A source said he believed between 20 and 30 people on the Northern Rivers were out of work as a result.

He said some former staff were owed three weeks' wages.

"The guys I have spoken to are very dejected," he said.

He said the situation was "a disgrace" and he feared it would be difficult for clients to access the same level of security resources.

"There is a critical shortage of guards on the Far North Coast," he said.

"There has been for many years."

Until recently, there was no registered training authority for security guards in the local area, he said.

"We had a severe lack of people getting in the industry.
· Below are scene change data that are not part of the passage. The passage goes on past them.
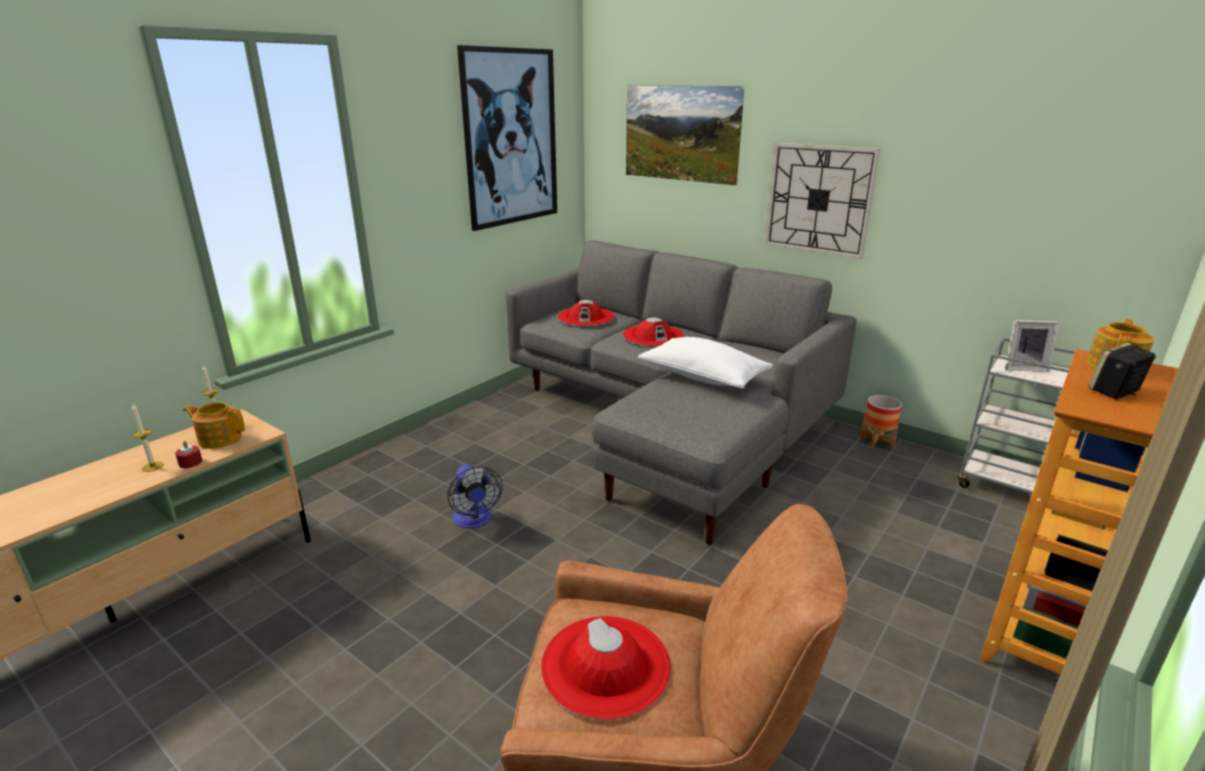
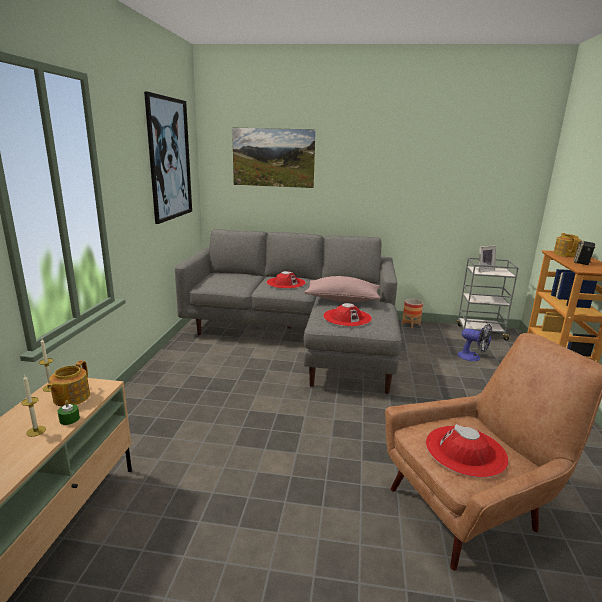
camera: 30 degrees left, 5 degrees down
(190, 462) = (69, 419): red candle -> green candle
(219, 439) = (70, 398): teapot -> teapot turned 60 degrees counterclockwise
(474, 520) = (241, 420): fan -> fan (473, 357)
(586, 317) = (231, 278): red hat -> red hat (347, 317)
(703, 377) = (342, 299): white pillow -> pink pillow
(819, 199) = (365, 193): wall clock -> none

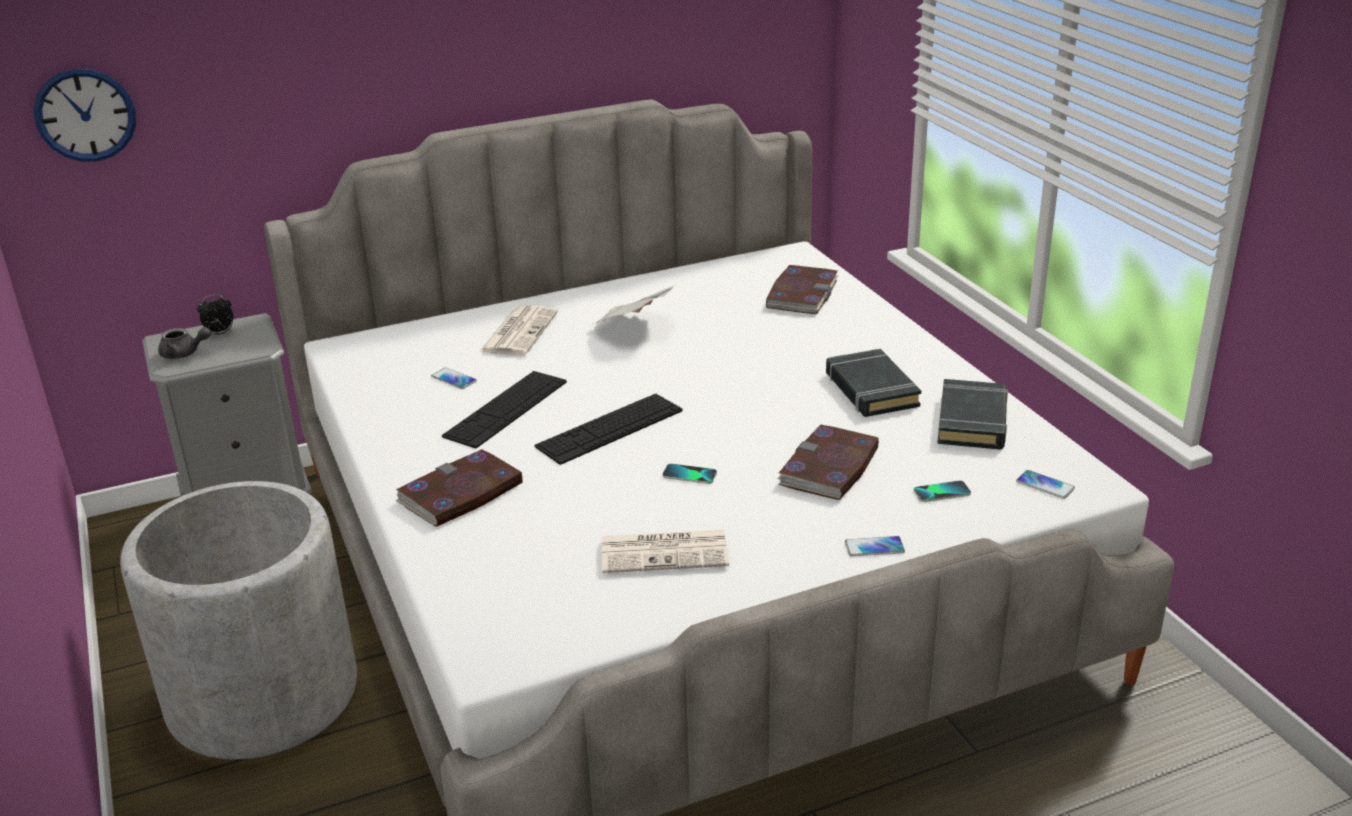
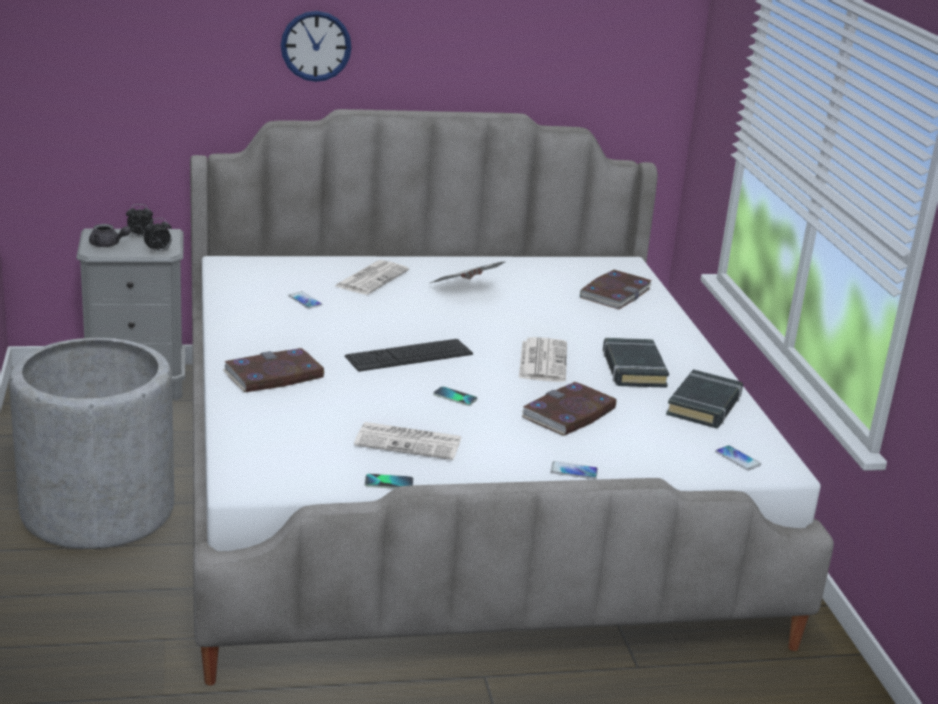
camera: 10 degrees right, 5 degrees down
(85, 115) = (73, 48): wall clock -> wall clock (316, 46)
(251, 350) = (158, 251): none -> alarm clock
(506, 409) = (335, 327): keyboard -> none
(765, 401) = (542, 360): none -> newspaper
(942, 492) = (649, 447): phone -> phone (389, 483)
It was to the point of getting catastrophic," he said.

Administrator Shumit Banerjee from SV Partners said the company's situation arose from "substantial debt".

Mr Banerjee said United Security employees were stood down on September 7, the day the licence was revoked.

"It's not business as usual at the moment," he said.

But he said they were operating the business on "skeleton staff".

He could not yet confirm how many employees on the Northern Rivers had been affected.

"We're still sort of quantifying this," he said.

Mr Banerjee said the revocation had "nothing to do with" any operational wrongdoing, but was a mandatory practice of the Security Licensing and Enforcement Directorate.

"If a business goes into administration they must revoke the licence," he said.

Mr Banerjee said they were currently considering "what's in the best interest to creditors".

He said they had launched an appeal on the licence cancellation and had meanwhile entered into an agreement with a third party security company to employ their staff on a casual basis.

He said there had been a "loss of customers" which had led to some job losses.

The appeal proceedings are set to go before the Sydney Supreme Court next week.

A spokeswoman for the Australian Security Industry Association confirmed the company's membership was still active and they were aware of the situation. She was unable to comment further.

Mr Banerjee said anyone who had been terminated from the company and had concerns about pay or entitlements could contact his office on 0289868986.